The big question to be answered is how to handle the lower prices now being offered. One possible approach is to sell everything at today’s price and be happy that prices are still considerably higher than they were in January. The thought of selling the 2013 corn crop for less than $4.00 certainly is enough to make farmers rethink their cash flow for the rest of the year. A second approach is to wait to make sales in the hope that prices will rebound. This is an easy solution because it simply says “Do nothing”. However, the potential for a price disaster is great if you are wrong and prices never rebound.  It brings to mind the possibility of “agricultural acupuncture”. That means getting stuck with last year’s crop! The fact that in many years the long term charts show a peak in prices sometime in the middle of June is an encouraging factor today.  However, the timing and duration of that rally is very difficult to predict.

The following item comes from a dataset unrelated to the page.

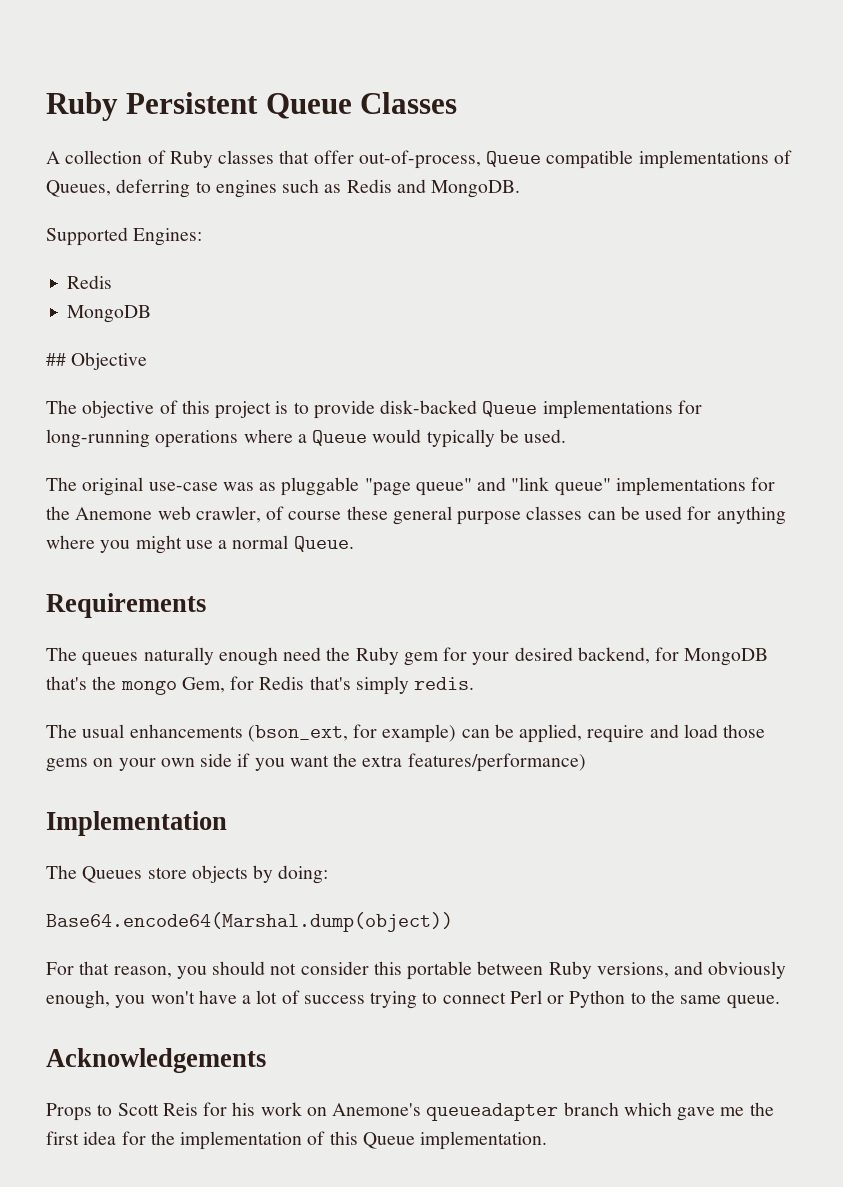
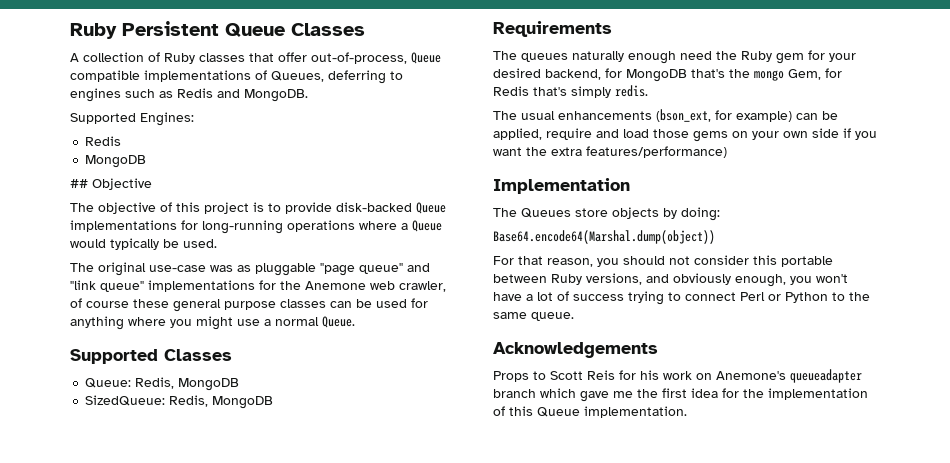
(354, 544) none -> [70,349,232,364] [85,377,240,391] [85,395,274,409] // Supported Classes // Queue: Redis, MongoDB // SizedQueue: Redis, MongoDB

An approach I favor and am implementing on my farm is to sell in increments. I started the sales on March 5 at $4.42. That was followed by sales later at $4.70 and $4.36. I still have one increment left to sell on a weather rally if one materializes. It is easy to look at this strategy and say that I did not get a very good average. However, I had at least one sale very close to the yearly high. I had no sales at the dreaded price below $4.00. If I could do it over again I would sell more at the $4.70 price and hold smaller increments going into June. Hind sight is always perfect. However no one is perfect when it comes to hitting the highest price of the year.